Das 20 (vinte) maiores empresas do agronegócio brasileiro, 06 (seis) são cooperativas, ou seja, 30% (trinta por cento). Em Mato Grosso do Sul, a segunda maior empresa dentre todos os setores é uma cooperativa, a Copasul.  No vizinho Goiás, a COMIGO é a maior entre todas as empresas do Estado.  Evidentemente que existem méritos nisso, mas dizer que cooperativas se agigantam dessa forma, sem ter objetivo de lucro, é absolutamente risível. Porém, quando o assunto é recuperação judicial, as “frágeis” cooperativas não podem participar, sob pena de serem liquidadas.
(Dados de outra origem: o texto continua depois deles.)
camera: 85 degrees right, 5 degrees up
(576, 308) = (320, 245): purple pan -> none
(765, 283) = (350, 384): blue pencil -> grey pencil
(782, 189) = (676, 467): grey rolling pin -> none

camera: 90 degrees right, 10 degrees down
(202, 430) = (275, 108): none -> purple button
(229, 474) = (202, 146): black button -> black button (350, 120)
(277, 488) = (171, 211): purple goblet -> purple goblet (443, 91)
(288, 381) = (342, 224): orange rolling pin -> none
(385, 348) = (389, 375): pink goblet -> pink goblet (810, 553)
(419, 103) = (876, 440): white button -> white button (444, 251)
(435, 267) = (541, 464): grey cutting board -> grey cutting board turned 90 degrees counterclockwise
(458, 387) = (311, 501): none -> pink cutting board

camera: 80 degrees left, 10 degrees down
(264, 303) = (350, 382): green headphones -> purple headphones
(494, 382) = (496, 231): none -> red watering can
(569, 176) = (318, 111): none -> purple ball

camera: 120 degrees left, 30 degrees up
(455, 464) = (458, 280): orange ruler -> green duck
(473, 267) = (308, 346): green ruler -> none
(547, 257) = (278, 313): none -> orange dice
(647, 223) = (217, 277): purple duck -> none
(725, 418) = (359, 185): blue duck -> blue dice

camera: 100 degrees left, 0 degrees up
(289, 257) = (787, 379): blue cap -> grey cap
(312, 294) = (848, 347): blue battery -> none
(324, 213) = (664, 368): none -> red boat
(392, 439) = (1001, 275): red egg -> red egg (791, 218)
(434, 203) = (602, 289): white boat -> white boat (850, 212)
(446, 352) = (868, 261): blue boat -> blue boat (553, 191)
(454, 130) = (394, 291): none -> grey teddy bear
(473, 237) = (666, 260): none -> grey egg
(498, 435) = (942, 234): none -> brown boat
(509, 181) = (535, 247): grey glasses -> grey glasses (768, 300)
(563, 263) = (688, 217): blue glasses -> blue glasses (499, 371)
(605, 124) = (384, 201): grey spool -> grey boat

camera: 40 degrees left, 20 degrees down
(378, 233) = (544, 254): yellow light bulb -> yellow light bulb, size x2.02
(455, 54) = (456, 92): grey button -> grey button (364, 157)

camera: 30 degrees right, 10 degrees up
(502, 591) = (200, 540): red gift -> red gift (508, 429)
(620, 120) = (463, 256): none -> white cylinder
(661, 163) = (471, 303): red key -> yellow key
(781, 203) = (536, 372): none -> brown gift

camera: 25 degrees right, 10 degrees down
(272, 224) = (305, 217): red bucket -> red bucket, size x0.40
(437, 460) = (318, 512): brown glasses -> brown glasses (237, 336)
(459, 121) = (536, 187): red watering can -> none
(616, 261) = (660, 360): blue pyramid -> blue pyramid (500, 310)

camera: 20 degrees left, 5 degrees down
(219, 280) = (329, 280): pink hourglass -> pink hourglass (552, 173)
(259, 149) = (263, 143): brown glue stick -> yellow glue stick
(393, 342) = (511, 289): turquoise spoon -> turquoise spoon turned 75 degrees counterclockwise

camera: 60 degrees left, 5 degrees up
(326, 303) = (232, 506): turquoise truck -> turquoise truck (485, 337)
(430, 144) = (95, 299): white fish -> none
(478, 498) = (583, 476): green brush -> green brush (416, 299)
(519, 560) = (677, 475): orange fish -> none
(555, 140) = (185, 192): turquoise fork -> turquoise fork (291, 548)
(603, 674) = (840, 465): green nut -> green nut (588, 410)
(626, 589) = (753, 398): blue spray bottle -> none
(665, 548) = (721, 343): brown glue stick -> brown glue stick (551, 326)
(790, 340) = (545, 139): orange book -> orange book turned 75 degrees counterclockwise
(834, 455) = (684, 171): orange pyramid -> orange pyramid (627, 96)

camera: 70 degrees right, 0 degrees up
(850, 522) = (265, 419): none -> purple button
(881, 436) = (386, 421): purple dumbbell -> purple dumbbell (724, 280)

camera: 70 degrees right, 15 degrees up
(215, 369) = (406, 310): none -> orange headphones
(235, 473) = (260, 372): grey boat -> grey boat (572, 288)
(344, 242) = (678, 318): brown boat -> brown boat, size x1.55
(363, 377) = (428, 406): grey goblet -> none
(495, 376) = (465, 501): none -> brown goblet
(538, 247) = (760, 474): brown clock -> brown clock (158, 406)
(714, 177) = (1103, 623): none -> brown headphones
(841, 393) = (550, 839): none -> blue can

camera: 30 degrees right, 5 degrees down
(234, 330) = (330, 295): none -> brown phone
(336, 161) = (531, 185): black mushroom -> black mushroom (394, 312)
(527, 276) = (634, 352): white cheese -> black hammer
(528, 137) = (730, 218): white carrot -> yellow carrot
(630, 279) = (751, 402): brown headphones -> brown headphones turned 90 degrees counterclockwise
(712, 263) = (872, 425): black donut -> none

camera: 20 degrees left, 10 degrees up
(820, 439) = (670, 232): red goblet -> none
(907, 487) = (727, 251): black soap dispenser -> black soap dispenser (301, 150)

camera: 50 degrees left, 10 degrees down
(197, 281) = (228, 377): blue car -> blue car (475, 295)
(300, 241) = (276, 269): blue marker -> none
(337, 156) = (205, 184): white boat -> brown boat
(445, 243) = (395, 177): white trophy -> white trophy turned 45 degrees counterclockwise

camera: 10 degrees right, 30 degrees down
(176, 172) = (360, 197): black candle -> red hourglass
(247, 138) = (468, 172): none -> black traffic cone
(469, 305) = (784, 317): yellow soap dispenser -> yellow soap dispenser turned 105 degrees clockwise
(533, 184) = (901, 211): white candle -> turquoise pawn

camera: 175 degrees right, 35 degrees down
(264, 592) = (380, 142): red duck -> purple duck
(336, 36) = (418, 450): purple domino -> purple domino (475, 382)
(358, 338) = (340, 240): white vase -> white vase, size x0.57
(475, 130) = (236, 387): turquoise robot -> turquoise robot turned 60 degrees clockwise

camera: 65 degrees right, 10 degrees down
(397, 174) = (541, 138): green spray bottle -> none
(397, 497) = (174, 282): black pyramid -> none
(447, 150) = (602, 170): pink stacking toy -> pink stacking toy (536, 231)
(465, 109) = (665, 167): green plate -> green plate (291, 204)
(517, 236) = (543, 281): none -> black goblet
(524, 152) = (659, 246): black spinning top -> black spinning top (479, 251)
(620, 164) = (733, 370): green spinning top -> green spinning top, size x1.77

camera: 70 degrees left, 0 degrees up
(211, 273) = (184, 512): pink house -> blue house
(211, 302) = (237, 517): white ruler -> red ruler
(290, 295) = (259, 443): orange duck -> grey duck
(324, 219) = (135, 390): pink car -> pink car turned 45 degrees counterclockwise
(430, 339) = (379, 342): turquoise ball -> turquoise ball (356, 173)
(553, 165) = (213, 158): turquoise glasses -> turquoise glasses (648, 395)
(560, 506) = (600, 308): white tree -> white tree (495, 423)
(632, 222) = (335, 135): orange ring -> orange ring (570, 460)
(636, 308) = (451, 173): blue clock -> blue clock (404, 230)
E se a empresa não puder passar pelo processo de reestruturação, as cooperativas vão querer privilégios na falência?

E tem ainda o princípio da preservação da empresa que deveria se sobrepor a questões específicas. Mas, de acordo com nossos legisladores, qualquer empresário brasileiro, como ocorre no restante do mundo democrático, pode se socorrer da lei para não falir, claro, se não possui dívidas com cooperativas, não tiver emitido CPR física, não tiver débitos com garantia de alienação fiduciária, não tiver usado recursos para compra de terras, não tiver renegociado débitos oriundos de recursos controlados e, claro, não for torcedor do Flamengo (como não ocorre no restante do mundo democrático). Enfim, que se mude os ensinamentos da IED ou que se tente mudar a cabeça dos julgadores. Mas há esperança, afinal, é apenas uma decisão do STJ, há muitas em sentido contrário no Brasil, além do que, como se sabe, decisões no Brasil têm a estabilidade de um técnico de futebol na série A.